Enam Saran Agar Suami Selalu Cinta
Berusaha dengan tulus dan ikhlas 'menyerahkan hidupnya' untuk berbakti kepada suami sambil berharap pahala Allah. Potensi yang dimilikinya, kedudukannya di masyarakat dan kesibukannya beraktivitas diluar rumah tidak membuat dirinya terlena dan lupa bahwa ia memiliki peluang meraih syurga Allah dengan berbakti kepada suaminya. "Apabila seorang perempuan menunaikan shalat, puasa, memelihara kemaluannya dan berbakti, mentaati suaminya, dia akan masuk syurga." (HR al-Bazzar). Istri seperti ini memiliki nilai yang tinggi di mata suaminya dan akan selalu dicintai suaminya.
Berusaha untuk menjadi perempuan yang bersahaja dalam nafkah. Tidak banyak menuntut, menerima dengan rasa syukur betapapun sedikitnya pemberian suami, dan tidak berlebihan dalam membelanjakan nafkah yang diberikan suami. Bila Anda sanggup selalu bersikap seperti ini, cinta suami akan selalu tercurah untuk Anda.
Sederhana dalam penampilan. Sebuah penelitian menyebutkan bahwa umumnya laki-laki tidak menyukai perempuan yang berpenampilan seronok dengan wajah penuh riasan tebal, sebaliknya kesederhanaan lebih menarik bagi mereka karena menurut mereka lebih memancarkan kecantikan perempuan. Tetapi ini tentu saja relatif, karena itu, kenali kecenderungan suami Anda, apakah ia menyukai penampilan yang wah atau yang sederhana? Kemudian setiap bersamanya, sesuaikan penampilan Anda dengan kecenderungannya itu. "Sebaik-baik perempuan adalah yang menyenangkanmu bila engkau memandangnya, mentaatimu bila engkau perintahkan dan menjaga dirinya dan hartamu bila engkau tidak di rumah" (HR Thabrani).
Berusaha untuk selalu sabar dan tidak menyakiti hati suami.

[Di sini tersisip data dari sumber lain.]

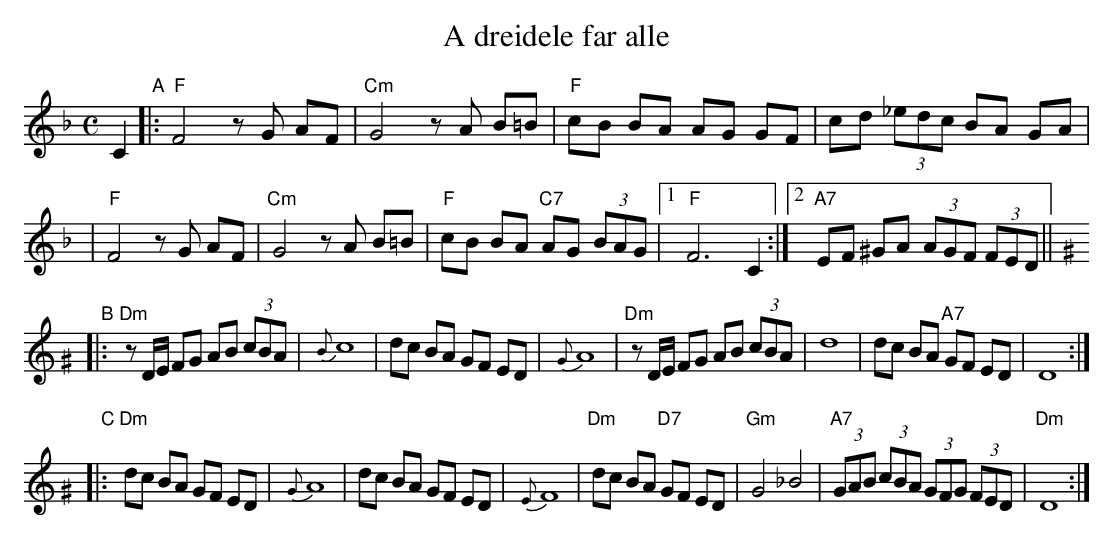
X:1
T: A dreidele far alle
M: C
L: 1/8
K: F
C2 "A"\
|: "F"F4 zG AF | "Cm"G4 zA B=B | "F"cB BA AG GF | cd (3_edc BA GA |
|  "F"F4 zG AF | "Cm"G4 zA B=B | "F"cB BA "C7"AG (3BAG |1 "F"F6 C2 :|2 "A7"EF ^GA (3AGF (3FED ||[K:=B]
K: Ddor^G
"B"\
|: "Dm"zD/E/ FG AB (3cBA | {B}c8 | dc BA GF ED | {G}A8 \
|  "Dm"zD/E/ FG AB (3cBA | d8 | dc BA "A7"GF ED | D8 :|
"C"\
|: "Dm"dc BA GF ED | {G}A8 | dc BA GF ED | {E}F8 \
|  "Dm"dc BA "D7"GF ED | "Gm"G4 _B4  | "A7"(3GAB (3cBA (3GFG (3FED | "Dm"D8 :|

Adanya perselisihan atau perbedaan pendapat diantara suami istri terkadang dapat memicu terjadinya pertengkaran kecil atau besar. Bila Anda menghadapi keadaan ini, ingatlah, Anda sedang berhadapan dengan seseorang yang Allah berikan kepadanya hak yang sangat besar atas diri Anda. "Seorang perempuan belum dianggap menunaikan hak Tuhannya sehingga ia menunaikan hak suaminya." (HR Ibnu Majah).
Karena itu apapun yang bergejolak dihati Anda, berusahalah untuk tetap sabar dan menahan diri untuk tidak menyakiti hati suami Anda. "Tidaklah seorang perempuan menyakiti hati suaminya di dunia, melainkan bidadari calon istrinya (di akhirat) berkata, "Janganlah engkau sakiti dia, Allah membencimu. Sesungguhnya dia disisimu hanya sementara waktu, dan akan berpisah darimu untuk berkumpul dengan kami." (HR Ahmad).
Percayalah, istri yang mampu bersikap seperti ini akan selalu dicintai suaminya.
Dapat mendampingi suami dalam suka dan duka. Roda kehidupan selalu berputar, kadang manusia mengalami saat-saat yang menggembirakan dimana kehidupan berjalan sesuai dengan harapan. Adakalanya manusia mengalami hal yang sebaliknya. Nah, apapun keadaan yang dialami suami Anda, berusahalah menjadi pendampingnya yang setia. Disaat suka menjadi pengingat agar suami tidak terlena, disaat duka menjadi pelipur lara.
Berusaha untuk menjadi partner yang menyenangkan di kamar tidur. Banyak perempuan masih merasa malu untuk bersikap agresif meski kepada suaminya sendiri. Ini karena adanya anggapan bahwa perempuan yang agresif terkesan murahan dan tidak terhormat. Tentu saja anggapan ini tidak berlaku untuk seorang istri yang agresif kepada suaminya sendiri. Belajarlah cara dan teknik menyenangkan suami di tempat tidur dan Anda akan mendapati suami selalu melimpahkan cintanya untuk Anda!